Copy out the lines of the data word for word, starting with the line containing "Quy Trình Sửa Xe Lưu Động Của Chúng Tôi" and continuing through the line containing "Xác định vị trí: Chúng".
*** Data listing Section Begins ***
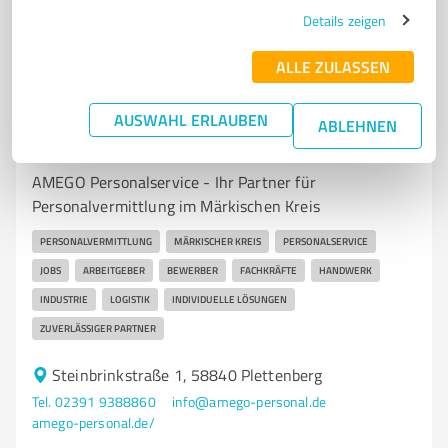
5,00 / 5,00
Details zeigen
4
Bewertungen
(1 Quelle)
ALLE ZULASSEN
AUSWAHL ERLAUBEN
7
Beratung
ABLEHNEN
AMEGO Personalservice GmbH
AMEGO Personalservice - Ihr Partner für
Personalvermittlung im Märkischen Kreis
PERSONALVERMITTLUNG
MÄRKISCHER KREIS
PERSONALSERVICE
JOBS
ARBEITGEBER
BEWERBER
FACHKRÄFTE
HANDWERK
INDUSTRIE
LOGISTIK
INDIVIDUELLE LÖSUNGEN
ZUVERLÄSSIGER PARTNER
Steinbrinkstraße 1, 58840 Plettenberg
Tel. 02391 9388860
info@amego-personal.de
amego-personal.de/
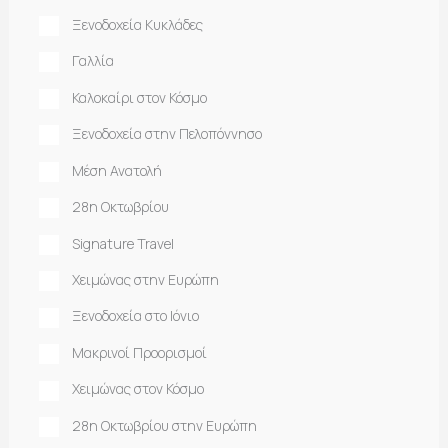
Ξενοδοχεία Κυκλάδες
Γαλλία
Καλοκαίρι στον Κόσμο
Ξενοδοχεία στην Πελοπόννησο
Μέση Ανατολή
28η Οκτωβρίου
Signature Travel
Χειμώνας στην Ευρώπη
Ξενοδοχεία στο Ιόνιο
Μακρινοί Προορισμοί
Χειμώνας στον Κόσμο
28η Οκτωβρίου στην Ευρώπη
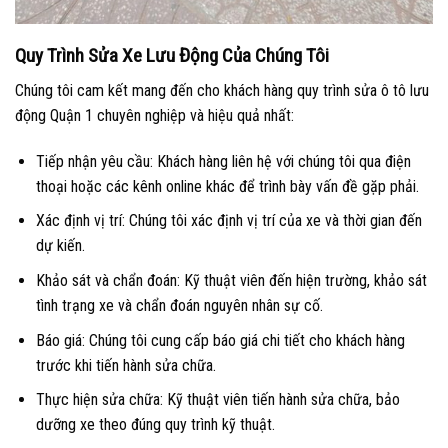
Quy Trình Sửa Xe Lưu Động Của Chúng Tôi
Chúng tôi cam kết mang đến cho khách hàng quy trình sửa ô tô lưu
động Quận 1 chuyên nghiệp và hiệu quả nhất:
Tiếp nhận yêu cầu: Khách hàng liên hệ với chúng tôi qua điện
thoại hoặc các kênh online khác để trình bày vấn đề gặp phải.
Xác định vị trí: Chúng tôi xác định vị trí của xe và thời gian đến
dự kiến.
Khảo sát và chẩn đoán: Kỹ thuật viên đến hiện trường, khảo sát
tình trạng xe và chẩn đoán nguyên nhân sự cố.
Báo giá: Chúng tôi cung cấp báo giá chi tiết cho khách hàng
trước khi tiến hành sửa chữa.
Thực hiện sửa chữa: Kỹ thuật viên tiến hành sửa chữa, bảo
dưỡng xe theo đúng quy trình kỹ thuật.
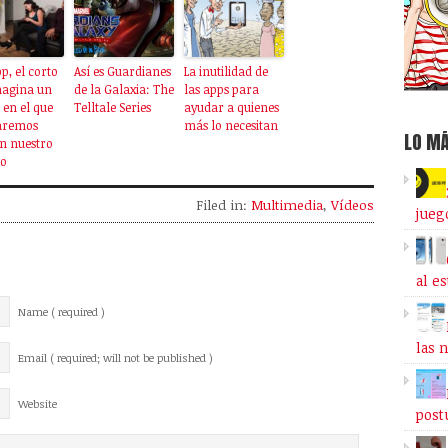
p, el corto
Así es Guardianes
La inutilidad de
magina un
de la Galaxia: The
las apps para
 en el que
Telltale Series
ayudar a quienes
laremos
más lo necesitan
LO MÁ
n nuestro
ro
Filed in:
Multimedia
,
Vídeos
jueg
al e
Name ( required )
las 
Email ( required; will not be published )
Website
post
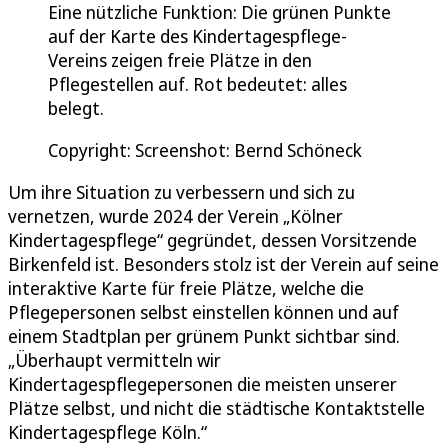
Eine nützliche Funktion: Die grünen Punkte
auf der Karte des Kindertagespflege-
Vereins zeigen freie Plätze in den
Pflegestellen auf. Rot bedeutet: alles
belegt.
Copyright: Screenshot: Bernd Schöneck
Um ihre Situation zu verbessern und sich zu
vernetzen, wurde 2024 der Verein „Kölner
Kindertagespflege“ gegründet, dessen Vorsitzende
Birkenfeld ist. Besonders stolz ist der Verein auf seine
interaktive Karte für freie Plätze, welche die
Pflegepersonen selbst einstellen können und auf
einem Stadtplan per grünem Punkt sichtbar sind.
„Überhaupt vermitteln wir
Kindertagespflegepersonen die meisten unserer
Plätze selbst, und nicht die städtische Kontaktstelle
Kindertagespflege Köln.“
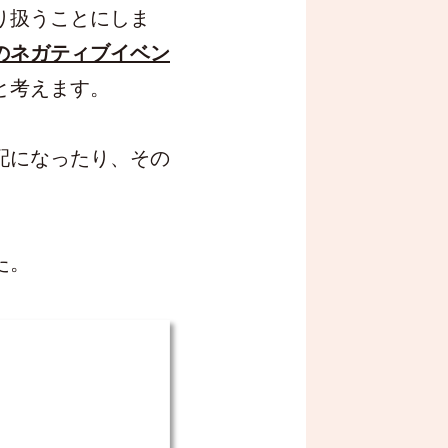
り扱うことにしま
のネガティブイベン
と考えます。
配になったり、その
。
た。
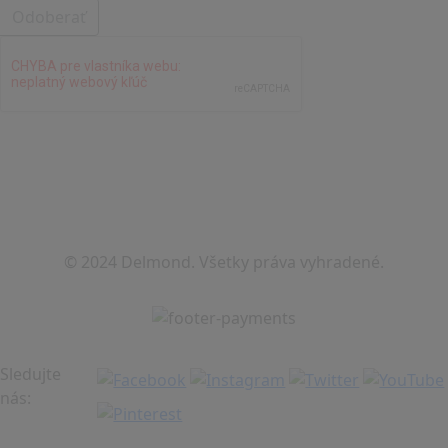
Odoberať
© 2024 Delmond. Všetky práva vyhradené.
Sledujte
nás:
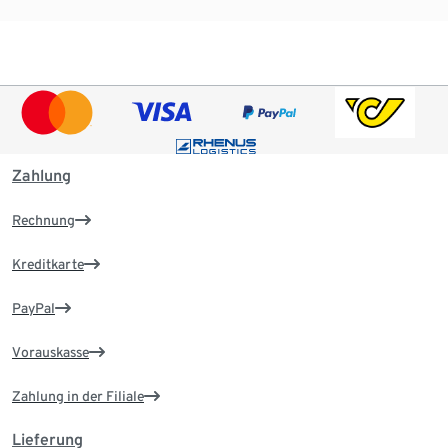
Zahlung
Rechnung
Kreditkarte
PayPal
Vorauskasse
Zahlung in der Filiale
Lieferung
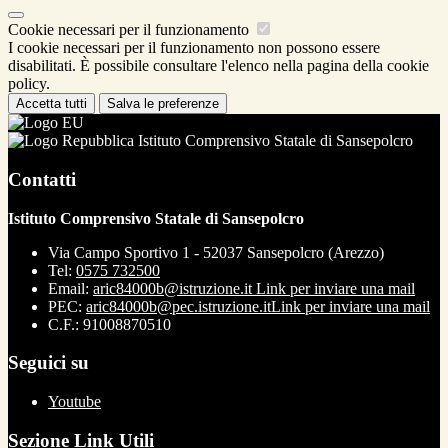
Cookie necessari per il funzionamento
I cookie necessari per il funzionamento non possono essere
disabilitati. È possibile consultare l'elenco nella pagina della cookie
policy.
Accetta tutti
Salva le preferenze
Istituto Comprensivo Statale di Sansepolcro
Contatti
Istituto Comprensivo Statale di Sansepolcro
Via Campo Sportivo 1 - 52037 Sansepolcro (Arezzo)
Tel:
0575 732500
Email:
aric84000b@istruzione.it
Link per inviare una mail
PEC:
aric84000b@pec.istruzione.it
Link per inviare una mail
C.F.: 91008870510
Seguici su
Youtube
Sezione Link Utili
*** Data listing Section Ends ***
→ **Answer below**:
Quy Trình Sửa Xe Lưu Động Của Chúng Tôi
Chúng tôi cam kết mang đến cho khách hàng quy trình sửa ô tô lưu
động Quận 1 chuyên nghiệp và hiệu quả nhất:
Tiếp nhận yêu cầu: Khách hàng liên hệ với chúng tôi qua điện
thoại hoặc các kênh online khác để trình bày vấn đề gặp phải.
Xác định vị trí: Chúng tôi xác định vị trí của xe và thời gian đến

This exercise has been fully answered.